Gloria did her best to explain. “When you’re a single mother and you’re doing your best to raise your kids in the best atmosphere possible, you try to cut down on all the problems you can. Times were different back then. People didn’t have this outcry of support for single mothers, let alone a mother with kids with different fathers. People were ashamed, back then.”
“You should be!” Yolanda interjected. Her heart raced and she could feel every vein in her chest. Willie is not my father? This isn’t happening to me.

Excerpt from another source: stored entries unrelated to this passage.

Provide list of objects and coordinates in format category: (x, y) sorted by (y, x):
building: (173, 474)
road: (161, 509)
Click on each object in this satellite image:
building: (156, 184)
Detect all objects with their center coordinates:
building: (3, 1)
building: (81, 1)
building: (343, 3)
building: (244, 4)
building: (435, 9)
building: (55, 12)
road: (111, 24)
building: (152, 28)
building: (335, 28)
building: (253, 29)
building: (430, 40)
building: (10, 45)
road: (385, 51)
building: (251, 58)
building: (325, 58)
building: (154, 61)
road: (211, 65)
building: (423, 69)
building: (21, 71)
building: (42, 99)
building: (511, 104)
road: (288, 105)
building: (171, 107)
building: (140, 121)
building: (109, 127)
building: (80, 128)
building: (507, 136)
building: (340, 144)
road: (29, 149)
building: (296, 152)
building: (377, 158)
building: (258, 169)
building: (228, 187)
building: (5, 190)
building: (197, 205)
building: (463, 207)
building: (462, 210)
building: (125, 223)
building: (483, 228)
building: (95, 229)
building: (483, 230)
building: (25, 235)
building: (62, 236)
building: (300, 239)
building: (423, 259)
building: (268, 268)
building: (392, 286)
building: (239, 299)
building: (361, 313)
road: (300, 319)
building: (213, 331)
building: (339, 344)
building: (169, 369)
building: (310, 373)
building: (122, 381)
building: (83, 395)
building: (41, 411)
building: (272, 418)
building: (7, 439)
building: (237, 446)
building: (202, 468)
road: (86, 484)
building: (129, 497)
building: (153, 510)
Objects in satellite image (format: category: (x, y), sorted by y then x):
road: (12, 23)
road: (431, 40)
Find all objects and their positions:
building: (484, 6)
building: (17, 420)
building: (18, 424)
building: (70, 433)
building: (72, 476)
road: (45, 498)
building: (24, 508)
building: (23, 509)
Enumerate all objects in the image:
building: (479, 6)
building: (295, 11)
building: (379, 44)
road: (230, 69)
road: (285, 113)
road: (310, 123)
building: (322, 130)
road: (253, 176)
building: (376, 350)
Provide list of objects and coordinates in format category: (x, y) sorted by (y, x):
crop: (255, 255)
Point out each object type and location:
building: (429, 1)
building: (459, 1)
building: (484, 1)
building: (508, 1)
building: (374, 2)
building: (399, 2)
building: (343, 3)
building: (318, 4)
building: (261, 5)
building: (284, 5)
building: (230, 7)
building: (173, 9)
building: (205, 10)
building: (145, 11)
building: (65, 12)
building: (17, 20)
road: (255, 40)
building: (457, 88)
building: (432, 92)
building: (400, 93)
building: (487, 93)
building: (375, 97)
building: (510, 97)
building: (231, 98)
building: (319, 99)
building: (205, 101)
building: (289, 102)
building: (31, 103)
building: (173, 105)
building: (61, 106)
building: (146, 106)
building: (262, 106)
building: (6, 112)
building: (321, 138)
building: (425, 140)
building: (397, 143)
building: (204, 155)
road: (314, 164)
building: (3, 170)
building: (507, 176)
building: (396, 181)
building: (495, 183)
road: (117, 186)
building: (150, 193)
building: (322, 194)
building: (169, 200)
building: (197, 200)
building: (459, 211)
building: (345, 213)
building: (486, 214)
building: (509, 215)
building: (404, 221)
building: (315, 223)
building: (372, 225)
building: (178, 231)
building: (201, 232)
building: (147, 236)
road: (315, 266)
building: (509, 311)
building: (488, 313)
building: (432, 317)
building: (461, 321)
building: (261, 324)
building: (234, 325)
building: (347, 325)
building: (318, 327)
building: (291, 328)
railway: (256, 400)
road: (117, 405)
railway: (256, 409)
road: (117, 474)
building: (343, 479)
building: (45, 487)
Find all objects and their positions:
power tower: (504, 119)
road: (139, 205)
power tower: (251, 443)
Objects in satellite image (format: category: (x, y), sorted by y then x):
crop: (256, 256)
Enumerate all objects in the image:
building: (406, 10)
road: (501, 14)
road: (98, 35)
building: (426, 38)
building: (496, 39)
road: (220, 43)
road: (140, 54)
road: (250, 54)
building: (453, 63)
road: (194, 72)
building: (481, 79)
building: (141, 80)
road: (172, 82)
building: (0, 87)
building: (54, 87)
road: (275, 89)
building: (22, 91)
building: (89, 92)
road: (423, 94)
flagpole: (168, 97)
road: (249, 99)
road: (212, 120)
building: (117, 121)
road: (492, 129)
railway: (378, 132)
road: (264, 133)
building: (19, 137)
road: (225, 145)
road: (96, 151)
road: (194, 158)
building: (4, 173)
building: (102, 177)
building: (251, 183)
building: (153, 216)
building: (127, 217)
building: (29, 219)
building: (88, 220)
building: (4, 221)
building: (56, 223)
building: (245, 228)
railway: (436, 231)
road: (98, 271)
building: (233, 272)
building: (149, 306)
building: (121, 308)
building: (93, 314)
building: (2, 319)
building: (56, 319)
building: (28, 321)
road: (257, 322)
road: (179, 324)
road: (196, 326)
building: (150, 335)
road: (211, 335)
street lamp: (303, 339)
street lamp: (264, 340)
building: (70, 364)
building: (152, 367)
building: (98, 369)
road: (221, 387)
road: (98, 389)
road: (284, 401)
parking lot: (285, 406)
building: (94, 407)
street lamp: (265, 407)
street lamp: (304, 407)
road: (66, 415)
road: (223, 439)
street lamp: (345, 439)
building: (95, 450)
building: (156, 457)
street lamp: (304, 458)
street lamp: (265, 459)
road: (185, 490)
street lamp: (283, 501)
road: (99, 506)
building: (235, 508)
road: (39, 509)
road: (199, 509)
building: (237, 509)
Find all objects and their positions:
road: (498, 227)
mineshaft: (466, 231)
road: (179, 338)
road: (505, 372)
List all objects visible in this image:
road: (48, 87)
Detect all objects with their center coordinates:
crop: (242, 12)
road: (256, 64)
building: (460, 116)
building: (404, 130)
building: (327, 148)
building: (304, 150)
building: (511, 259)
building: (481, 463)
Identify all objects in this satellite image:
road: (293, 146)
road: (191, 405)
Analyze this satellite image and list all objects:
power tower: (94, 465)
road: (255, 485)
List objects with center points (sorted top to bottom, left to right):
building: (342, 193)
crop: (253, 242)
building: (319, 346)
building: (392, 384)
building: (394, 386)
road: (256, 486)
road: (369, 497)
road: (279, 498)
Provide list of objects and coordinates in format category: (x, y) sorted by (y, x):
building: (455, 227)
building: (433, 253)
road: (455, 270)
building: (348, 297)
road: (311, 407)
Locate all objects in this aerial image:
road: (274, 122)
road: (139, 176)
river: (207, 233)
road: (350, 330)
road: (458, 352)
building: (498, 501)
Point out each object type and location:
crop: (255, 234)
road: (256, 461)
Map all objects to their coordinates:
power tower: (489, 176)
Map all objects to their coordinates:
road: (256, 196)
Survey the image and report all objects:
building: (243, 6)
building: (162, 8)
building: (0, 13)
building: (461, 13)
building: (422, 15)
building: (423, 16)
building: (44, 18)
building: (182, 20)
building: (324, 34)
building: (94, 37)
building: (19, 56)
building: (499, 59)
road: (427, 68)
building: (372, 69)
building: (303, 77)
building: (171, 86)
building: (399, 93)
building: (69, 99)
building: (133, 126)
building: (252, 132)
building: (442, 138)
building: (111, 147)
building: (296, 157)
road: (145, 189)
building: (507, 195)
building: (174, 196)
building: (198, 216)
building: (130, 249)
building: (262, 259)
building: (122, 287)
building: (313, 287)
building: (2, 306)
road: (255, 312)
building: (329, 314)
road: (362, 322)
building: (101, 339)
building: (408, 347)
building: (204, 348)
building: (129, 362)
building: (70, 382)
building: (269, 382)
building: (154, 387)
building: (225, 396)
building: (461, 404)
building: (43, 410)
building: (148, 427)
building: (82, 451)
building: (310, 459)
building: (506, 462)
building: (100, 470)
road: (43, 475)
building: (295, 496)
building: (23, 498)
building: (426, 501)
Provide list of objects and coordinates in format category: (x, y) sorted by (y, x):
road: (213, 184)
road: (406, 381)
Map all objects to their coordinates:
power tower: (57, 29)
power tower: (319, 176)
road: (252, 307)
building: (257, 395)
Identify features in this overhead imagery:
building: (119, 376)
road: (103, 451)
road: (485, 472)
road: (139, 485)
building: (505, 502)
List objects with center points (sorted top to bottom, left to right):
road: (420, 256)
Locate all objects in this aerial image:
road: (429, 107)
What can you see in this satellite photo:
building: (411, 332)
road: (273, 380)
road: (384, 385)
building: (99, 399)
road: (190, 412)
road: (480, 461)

“I was. I was extremely ashamed. And I didn’t want to put you and Regina through a whole lot of mess—one daughter having a father and the other one not. One child getting extra Christmas gifts and the other one not. Aunts, uncles, and cousins for one but not for the other. I just didn’t want a lot of drama and rejection for you if people in Dentonville found out that you weren’t Willie’s, or if Bernard got married and had other kids. I just wanted you and Regina to grow up as normal as possible—grow up with few disruptions. That’s a mother’s prerogative.”